Aim of the exercise: Without including any picture, transcribe the entries below word for word.

Supplied material:
--------------------------------------------------
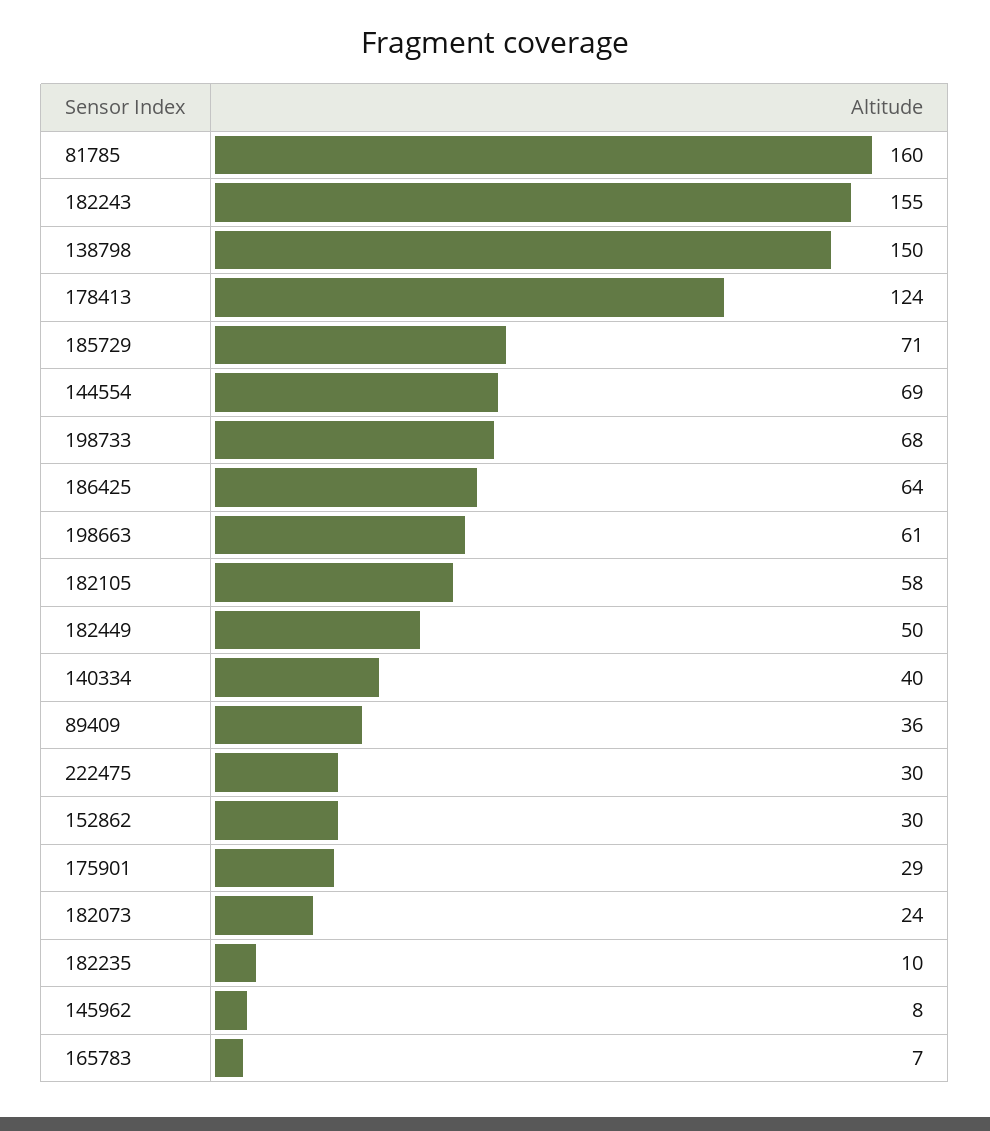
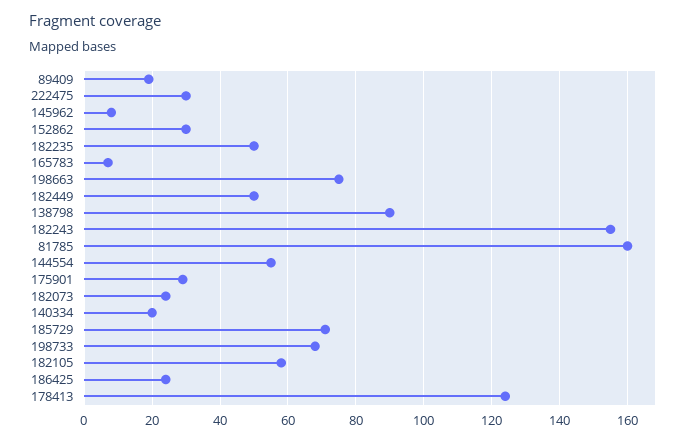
138798: 150 -> 90
144554: 69 -> 55
186425: 64 -> 25
198663: 61 -> 75
140334: 40 -> 20
89409: 36 -> 20
182235: 10 -> 50

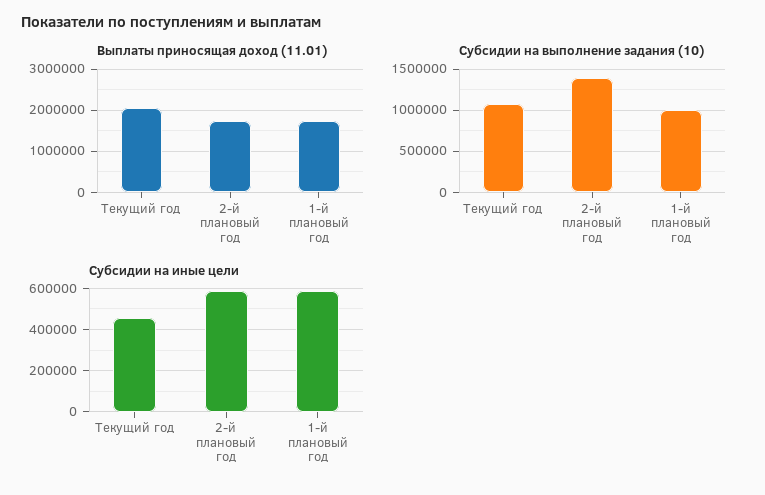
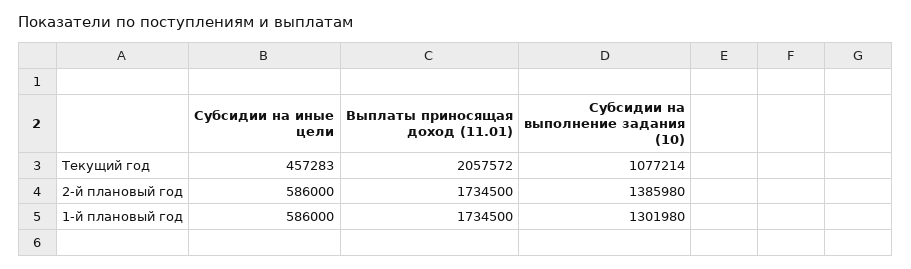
Субсидии на выполнение задания (10), 1-й плановый год: 1000000 -> 1301980

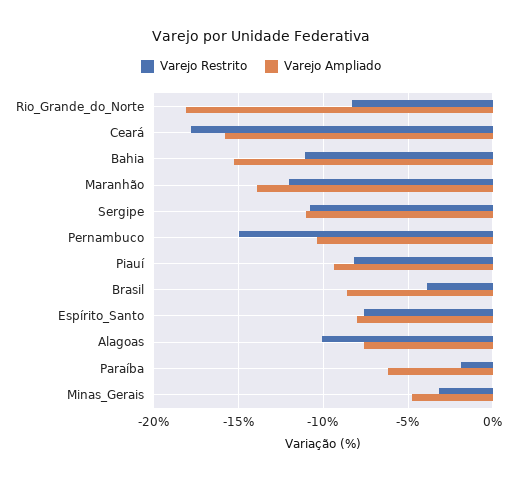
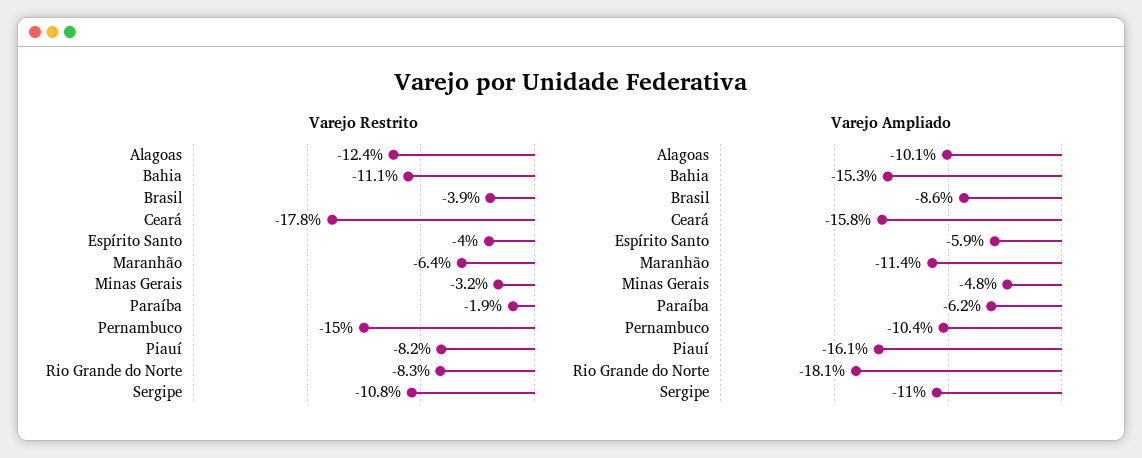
Varejo Restrito, Maranhão: -12 -> -6.4
Varejo Ampliado, Maranhão: -14 -> -11.4
Varejo Ampliado, Piauí: -9.5 -> -16.1
Varejo Restrito, Espírito_Santo: -7.5 -> -4
Varejo Ampliado, Espírito_Santo: -8 -> -5.9
Varejo Restrito, Alagoas: -10 -> -12.4
Varejo Ampliado, Alagoas: -7.5 -> -10.1

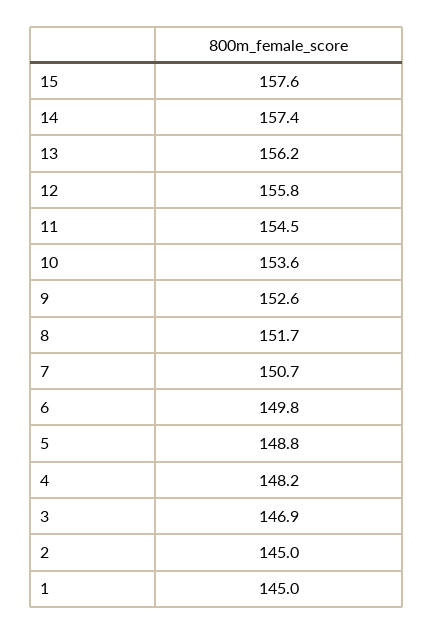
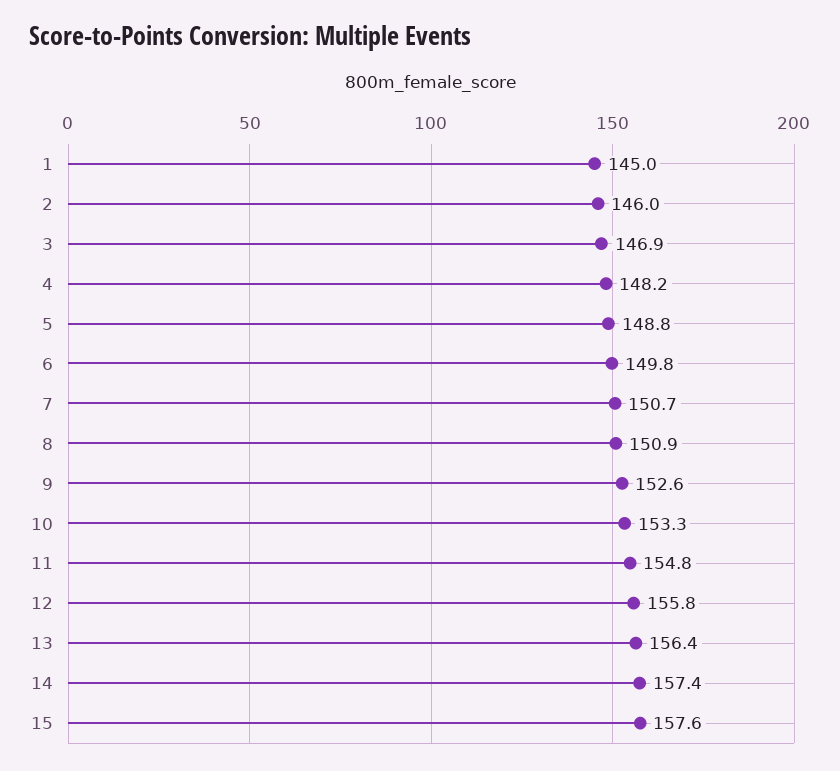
13: 156.2 -> 156.4
11: 154.5 -> 154.8
10: 153.6 -> 153.3
8: 151.7 -> 150.9
2: 145 -> 146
--------------------------------------------------
Solution to this exercise:
138798: 150 -> 90
144554: 69 -> 55
186425: 64 -> 25
198663: 61 -> 75
140334: 40 -> 20
89409: 36 -> 20
182235: 10 -> 50

Субсидии на выполнение задания (10), 1-й плановый год: 1000000 -> 1301980

Varejo Restrito, Maranhão: -12 -> -6.4
Varejo Ampliado, Maranhão: -14 -> -11.4
Varejo Ampliado, Piauí: -9.5 -> -16.1
Varejo Restrito, Espírito_Santo: -7.5 -> -4
Varejo Ampliado, Espírito_Santo: -8 -> -5.9
Varejo Restrito, Alagoas: -10 -> -12.4
Varejo Ampliado, Alagoas: -7.5 -> -10.1

13: 156.2 -> 156.4
11: 154.5 -> 154.8
10: 153.6 -> 153.3
8: 151.7 -> 150.9
2: 145 -> 146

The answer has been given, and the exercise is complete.